I did some recording today with my musical partner Alec Fraser - the video above is a montage of some of our blues and spiritual material. Today, we tracked an original tune of mine called "Blues All Around Me" and for the guitar breaks Alec suggested that I do something in the vein of Big Bill Broonzy's "How You Want It Done," a saucy 1932 blues.
Notice Bill's tone - he's picking very close to the bridge, giving his licks a nasal, cutting tone. The licks themselves are prototypical guitar boogie, of the sort that would later be promulgated by Arthur Smith and others:
I could go on and on. The bass-string boogie figure is by now a venerable guitar riff. On electric guitars, it is usually played through the bridge pickup to bring out the snap and percussion of the low strings. On acoustic, the tendency is to move the pick close to the bridge. When I was first starting on guitar, I noticed the 'tinnier' sound I got by picking close to the bridge, and for a while I played there all the time. I was yearning for the electric guitar sound. Was Big Bill yearning too, for a sound that had not yet been invented?
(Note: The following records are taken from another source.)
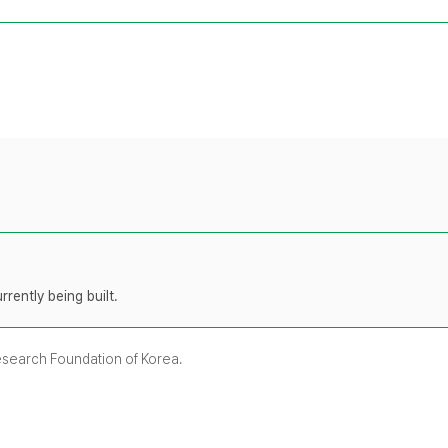
rently being built.
Research Foundation of Korea.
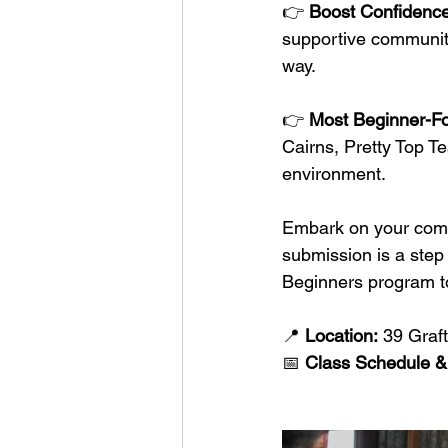
👉 
Boost Confidence
supportive community
way.
👉 
Most Beginner-F
Cairns, Pretty Top Te
environment.
Embark on your comba
submission is a step
Beginners program t
📍 
Location:
 39 Graft
📅 
Class Schedule &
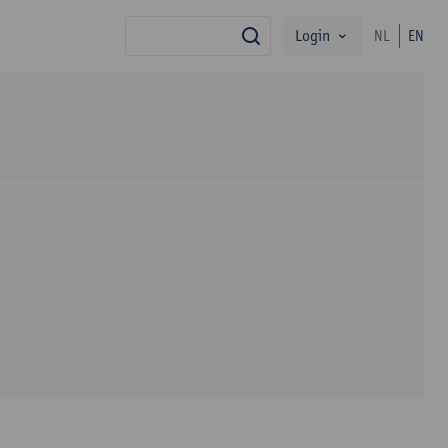
Login
NL
EN
search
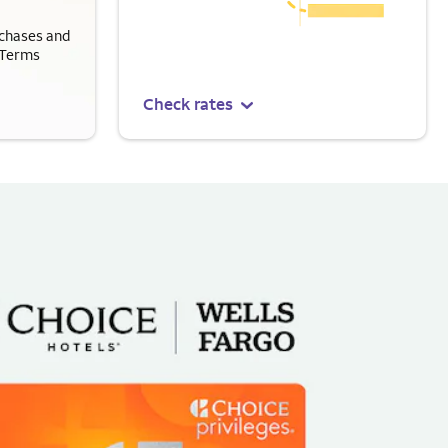
chases and
 Terms
Check rates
In a thought-provoking letter to Guitar Player magazine a few years ago, Ry Cooder argued that Robert Johnson recorded facing the corner of the room to take advantage of an acoustical principle called 'corner-loading,' whereby the guitar sound reverberates against itself and accentuates midrange and increases sustain. The reason? Johnson wanted the sustain and whine of an electric guitar, something that was only beginning to see the light of day at the time of his death in 1938. Looking at Big Bill retrospectively, it's plausible that he was searching for an uncommon sound, one that would cut through a noisy club.
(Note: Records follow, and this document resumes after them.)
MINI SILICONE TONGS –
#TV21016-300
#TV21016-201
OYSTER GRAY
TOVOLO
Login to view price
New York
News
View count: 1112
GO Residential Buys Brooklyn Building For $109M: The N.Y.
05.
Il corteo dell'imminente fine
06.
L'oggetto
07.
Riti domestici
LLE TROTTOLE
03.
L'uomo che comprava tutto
The technique is certainly not easy if you're unaccustomed to it. I opted for one of Alec's more stout picks, a Fender heavy, and it was well shredded after just a couple of takes. There was also the tendency for the pick to get hung up on the strings while playing rapid boogie-woogie lines - the strings have much less 'give' close to the bridge. I was forced to play both hard and accurately - two attributes that are usually mutually exclusive.
Most guitarists that I hear tend to use the pickup switch to get different tones. Acoustic guitarists in my experience find an optimal place to pick and stay there. I'm just as guilty of both of these approaches. But there are ways to get more tones out of our guitars - we just need to delve into the past for ideas sometimes.